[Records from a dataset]

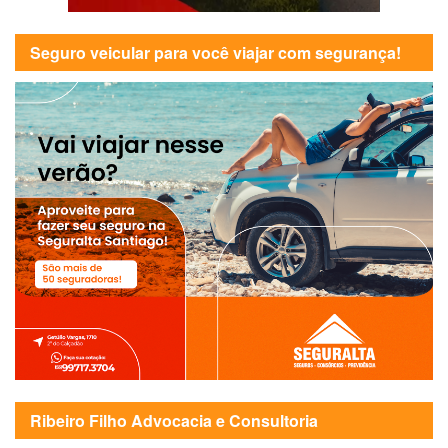
Seguro veicular para você viajar com segurança!
Ribeiro Filho Advocacia e Consultoria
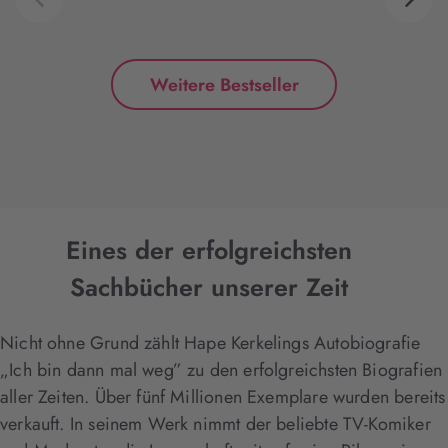
Weitere Bestseller
Eines der erfolgreichsten
Sachbücher unserer Zeit
Nicht ohne Grund zählt Hape Kerkelings Autobiografie
„Ich bin dann mal weg” zu den erfolgreichsten Biografien
aller Zeiten. Über fünf Millionen Exemplare wurden bereits
verkauft. In seinem Werk nimmt der beliebte TV-Komiker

### TASK INSTRUCTIONS
Retype exactly, and only, the lines that run from the one with "Weitere Bestseller" through the final line of the entries.

### ANSWER BOX
Weitere Bestseller
Eines der erfolgreichsten
Sachbücher unserer Zeit
Nicht ohne Grund zählt Hape Kerkelings Autobiografie
„Ich bin dann mal weg” zu den erfolgreichsten Biografien
aller Zeiten. Über fünf Millionen Exemplare wurden bereits
verkauft. In seinem Werk nimmt der beliebte TV-Komiker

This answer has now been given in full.